Here’s an example of how I’d build the spreadsheet. There are a couple of important things to note about this example:
- The Headings are bold and the rest of the text isn’t. The headings sit exactly on the top of the first row of data. Those two things are important. Excel needs the headings to be formatted differently than the rest of the data.
- There are NO blank rows or blank columns in the actual data. That is critical. An occasional blank cell doesn’t hurt anything but we don’t have any in this data.
- There is an important blank row between column E and Column G because I don’t want to use Column G in my data – I want to summarize on the amounts in Column D not on the whole check amounts from Column G. Why have G at all? You don’t have to. I used it to double check myself that my item amounts in D all totaled the same as the check totals in G did. Since we won’t use it in the summaries, it has to have that blank column between it and the data we want to summarize.

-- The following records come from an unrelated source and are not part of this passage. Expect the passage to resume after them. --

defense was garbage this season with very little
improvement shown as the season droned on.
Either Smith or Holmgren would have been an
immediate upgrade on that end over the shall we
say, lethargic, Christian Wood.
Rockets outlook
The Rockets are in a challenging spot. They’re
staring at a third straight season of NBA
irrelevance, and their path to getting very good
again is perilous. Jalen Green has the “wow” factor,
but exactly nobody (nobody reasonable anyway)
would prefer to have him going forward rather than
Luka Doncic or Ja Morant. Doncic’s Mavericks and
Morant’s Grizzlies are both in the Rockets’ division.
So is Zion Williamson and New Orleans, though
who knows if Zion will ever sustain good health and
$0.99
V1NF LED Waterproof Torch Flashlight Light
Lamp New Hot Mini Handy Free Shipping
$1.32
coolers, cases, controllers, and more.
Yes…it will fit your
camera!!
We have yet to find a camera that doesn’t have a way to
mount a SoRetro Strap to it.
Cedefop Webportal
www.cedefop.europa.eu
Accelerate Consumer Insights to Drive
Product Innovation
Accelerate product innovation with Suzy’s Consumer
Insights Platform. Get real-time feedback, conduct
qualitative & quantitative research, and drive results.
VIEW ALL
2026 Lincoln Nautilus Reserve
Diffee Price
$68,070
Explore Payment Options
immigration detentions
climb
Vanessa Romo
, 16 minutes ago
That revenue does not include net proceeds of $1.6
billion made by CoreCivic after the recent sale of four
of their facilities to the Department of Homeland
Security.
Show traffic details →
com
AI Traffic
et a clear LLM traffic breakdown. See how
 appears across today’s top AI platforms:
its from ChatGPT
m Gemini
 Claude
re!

Ditto the totals at the bottom (which aren’t visible in the picture.
- The same category name is always identical. “Supplies Expense” is always exactly that and never “Supplies Exp.” Or “Supp.” Or any of the other abbreviations that a human will instantly recognize as the same and Excel will not. Excel needs the same things to be identical. Just make use of the auto-complete function in Excel and as soon as it guesses the right thing, hit the tab button. Faster and more accurate. You may also want to summarize by Vendor and so it’s good to use the same name there too.
Summarizing Using a PivotTable
Entering data is the hard part. Now for the FUN!
Insert a PivotTable on a new sheet.
- Click in the middle of the data you want to summarize.
- Click the Insert Ribbon
- Click the first button on the Insert Ribbon – it says PivotTable.
Make sure it is defaulting to the correct information for the dialog box. Choose to select a table or range. The range should be the data you want to summarize without the data that you don’t. If you look at the spreadsheet, you’ll see the “dancing ants” selection surrounding exactly and only the data you want to summarize. You also want to put this in a new spreadsheet because it’s way easier to manage that way. Usually, the defaults will be correct and you can just check them and click OK.
Excel will make a new tab in your workbook and it will look a little useless for a minute. Don’t worry. Over on the right side of your screen you can see a panel called the PivotTable Field List. The top section says, “Choose fields to add to your report.” You click on the checkboxes in from of Amount and Category to choose them. They are, really, all you need right now.
If the fields list panel isn’t showing, just click on the Field List toggle button on the PivotTable ribbon. Also, it will disappear if you don’t have a cell inside the PivotTable as the active cell. Just click back into the middle of the summarized data to bring it back.
Magically (well, it seems like it!) Excel will take all that data from your original spreadsheet and total it by expense category. How cool is that?
Of course this feature is extremely powerful and huge amounts of data can be analyzed in complex ways using PivotTables. That flexibility makes playing with PivotTables a great idea. Once you get the hang of them, you will find other uses for this powerful feature.
Of course these directions assume everything went perfectly. That doesn’t always happen with computers.
Some things to check if you don’t have the magic work. By the way, the best way to correct a problem with a PivotTable is usually to just do it over – faster and cleaner and more likely to work.
DO NOT type anything into a column that you need to summarize mathematically. For example, it’s tempting to type the word “VOID” in the amount for a voided check. But that is text and you need to only have numbers in the Amount column, expect for the heading itself. You’ll confuse Excel if you put text in there and it won’t be able to do the match you need. So put a zero in the amount column for voided checks and save the work VOID for comments or even the vendor name.
Good luck! And remember, we are always interested in your feedback about improving a tutorial.